Peter just smiled. “The kind you can’t fight. We need information, and you have it.” More bricks flew up from the lake, the box-like structure was now up to his knees. With one good hand and his feet frozen in place, he couldn’t stop them from building the wall higher. “You will die if you don’t tell us, but there are different ways to die. There are the deaths of a warrior, a death you chose not to take and you do not deserve. There are clean, painless deaths, and then there is what awaits you.”
He tried beating his club hand against the outside of the wall which was now to his thighs, succeeding only in breaking his arm just above the ice line. He screamed in pain as it hung at an angle; it was useless at his side now. The ice blocks continued to stack and fuse together, now enclosing the knife. “I’ll never tell.”
“Perhaps. And perhaps as this ice coffin closes above you, as we watch you struggle to breathe through the clear ice, perhaps then you will regret not speaking while you had the chance. Being buried alive is a bad way to go. Being buried in ice? The air just on the other side, you can see the sun and watch the wind blow the snow the whole time? All of us watching you struggle? That is going to be a bad death for you, but a fitting death for a man who hides behind a woman instead of fighting like a warrior.” The blocks continued to fly in and stack themselves, now it was up to his waist.

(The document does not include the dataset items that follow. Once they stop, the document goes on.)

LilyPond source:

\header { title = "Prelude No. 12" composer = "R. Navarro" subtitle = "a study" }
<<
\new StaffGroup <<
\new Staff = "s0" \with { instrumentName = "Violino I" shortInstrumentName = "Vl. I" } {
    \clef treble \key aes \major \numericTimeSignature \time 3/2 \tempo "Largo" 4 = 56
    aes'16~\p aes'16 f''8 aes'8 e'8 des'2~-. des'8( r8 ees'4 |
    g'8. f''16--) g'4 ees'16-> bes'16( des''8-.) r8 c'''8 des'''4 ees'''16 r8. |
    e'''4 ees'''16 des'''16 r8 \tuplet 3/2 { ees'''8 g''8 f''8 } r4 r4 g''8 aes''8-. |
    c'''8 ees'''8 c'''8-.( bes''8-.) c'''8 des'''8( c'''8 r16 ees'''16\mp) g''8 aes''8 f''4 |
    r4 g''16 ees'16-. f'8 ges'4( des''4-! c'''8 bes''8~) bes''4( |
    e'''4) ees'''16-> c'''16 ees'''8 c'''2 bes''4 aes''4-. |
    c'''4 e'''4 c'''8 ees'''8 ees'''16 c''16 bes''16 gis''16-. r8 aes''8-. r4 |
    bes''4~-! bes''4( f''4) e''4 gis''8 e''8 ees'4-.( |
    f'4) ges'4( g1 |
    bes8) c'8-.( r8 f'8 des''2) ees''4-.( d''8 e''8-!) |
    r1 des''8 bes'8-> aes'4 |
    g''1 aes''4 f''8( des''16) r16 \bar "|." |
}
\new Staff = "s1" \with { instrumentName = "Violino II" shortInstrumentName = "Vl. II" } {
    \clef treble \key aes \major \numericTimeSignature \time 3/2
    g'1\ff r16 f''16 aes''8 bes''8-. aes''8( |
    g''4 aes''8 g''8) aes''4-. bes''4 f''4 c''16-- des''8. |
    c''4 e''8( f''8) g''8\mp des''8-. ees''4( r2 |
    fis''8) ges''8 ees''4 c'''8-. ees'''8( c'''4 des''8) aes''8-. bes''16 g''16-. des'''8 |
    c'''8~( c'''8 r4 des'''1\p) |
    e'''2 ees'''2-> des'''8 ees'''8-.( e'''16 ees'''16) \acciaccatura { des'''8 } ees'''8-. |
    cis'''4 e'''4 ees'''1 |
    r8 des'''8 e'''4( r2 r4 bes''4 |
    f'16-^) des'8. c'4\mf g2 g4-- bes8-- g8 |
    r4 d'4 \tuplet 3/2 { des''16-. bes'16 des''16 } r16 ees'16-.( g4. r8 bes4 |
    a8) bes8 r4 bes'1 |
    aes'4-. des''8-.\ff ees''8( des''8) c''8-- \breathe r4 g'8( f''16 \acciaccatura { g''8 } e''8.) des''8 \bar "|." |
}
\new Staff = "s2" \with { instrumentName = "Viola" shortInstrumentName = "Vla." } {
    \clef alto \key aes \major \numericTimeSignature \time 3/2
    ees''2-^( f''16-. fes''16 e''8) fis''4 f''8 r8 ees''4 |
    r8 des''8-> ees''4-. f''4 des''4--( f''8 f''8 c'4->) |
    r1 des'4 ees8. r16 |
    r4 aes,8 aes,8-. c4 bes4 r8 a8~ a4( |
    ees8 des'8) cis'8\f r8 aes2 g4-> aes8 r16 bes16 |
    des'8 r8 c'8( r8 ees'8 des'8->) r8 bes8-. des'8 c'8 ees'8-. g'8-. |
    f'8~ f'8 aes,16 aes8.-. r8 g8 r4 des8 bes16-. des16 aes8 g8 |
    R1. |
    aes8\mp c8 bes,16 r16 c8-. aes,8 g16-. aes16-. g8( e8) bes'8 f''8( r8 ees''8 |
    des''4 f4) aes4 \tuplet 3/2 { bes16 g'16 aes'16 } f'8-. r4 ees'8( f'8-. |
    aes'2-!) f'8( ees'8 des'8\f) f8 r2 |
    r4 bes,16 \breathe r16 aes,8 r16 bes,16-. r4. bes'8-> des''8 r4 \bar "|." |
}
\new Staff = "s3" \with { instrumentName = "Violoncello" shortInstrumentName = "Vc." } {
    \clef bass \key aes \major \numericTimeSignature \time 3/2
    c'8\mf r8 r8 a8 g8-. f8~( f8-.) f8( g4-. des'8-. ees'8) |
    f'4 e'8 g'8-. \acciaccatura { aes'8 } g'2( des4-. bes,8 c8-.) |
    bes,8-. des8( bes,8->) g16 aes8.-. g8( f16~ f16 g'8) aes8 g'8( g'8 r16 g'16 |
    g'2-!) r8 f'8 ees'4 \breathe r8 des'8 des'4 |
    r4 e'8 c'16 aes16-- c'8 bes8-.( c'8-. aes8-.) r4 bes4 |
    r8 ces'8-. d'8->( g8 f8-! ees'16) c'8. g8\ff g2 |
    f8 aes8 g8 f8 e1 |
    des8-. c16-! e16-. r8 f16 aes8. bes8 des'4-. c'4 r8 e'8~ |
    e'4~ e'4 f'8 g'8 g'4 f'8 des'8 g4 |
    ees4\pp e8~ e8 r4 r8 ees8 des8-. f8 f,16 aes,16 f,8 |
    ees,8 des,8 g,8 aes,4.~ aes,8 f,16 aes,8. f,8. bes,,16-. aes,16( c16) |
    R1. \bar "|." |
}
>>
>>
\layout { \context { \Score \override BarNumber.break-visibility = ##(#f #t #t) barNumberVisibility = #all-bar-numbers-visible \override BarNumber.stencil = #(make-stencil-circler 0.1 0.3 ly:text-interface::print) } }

“Wait,” I said. The bricks stopped flying, hovering in the air. “Restrain his arm.” A few men moved forward, grabbing his arm and pinning it behind him. “Get the keys.” One reached into his pocket, pulling out a key ring. He brought it over, and I unlocked the silver handcuffs from Linnea’s wrists, then unlocked the padlock that held the chain on her legs. “Put them on him.”
He tossed the chain to one of his men, who put it around his legs. He then put on gloves and picked up the silver-coated cuffs. They didn’t bother with his broken arm, the ice covering his hand and the knife had already fused with the bricks and it wasn’t going anywhere. His remaining wrist was secured to the chain now locked around his waist. I stood Linnea up, holding her shivering body to my side. “Proceed,” I said, and the blocks started flying in again.
“We know Shura is building an army.” The man shook his head no, the bricks continued to stack.
“Tell us where Shura is, and where the rest of the men are. You’ve already lost, have you not heard the news from back home?” Peter grinned as he saw the man had no idea.
“What?”
“Here, I’ll show you.” Peter pulled out his phone and brought up the story on the Russian media. Walking up to the now-helpless man, he let him read for himself about Yuri’s empire being raided, his Alpha now a wanted fugitive. “If Yuri pokes his head out, he goes to jail, and the Sicilians or his many enemies kill him. If the European Council gets him, he gets executed. It’s over. You’re going to die a horrible death for a man who is already a dead man walking. Many more of your friends are going to die if I can’t stop this now.”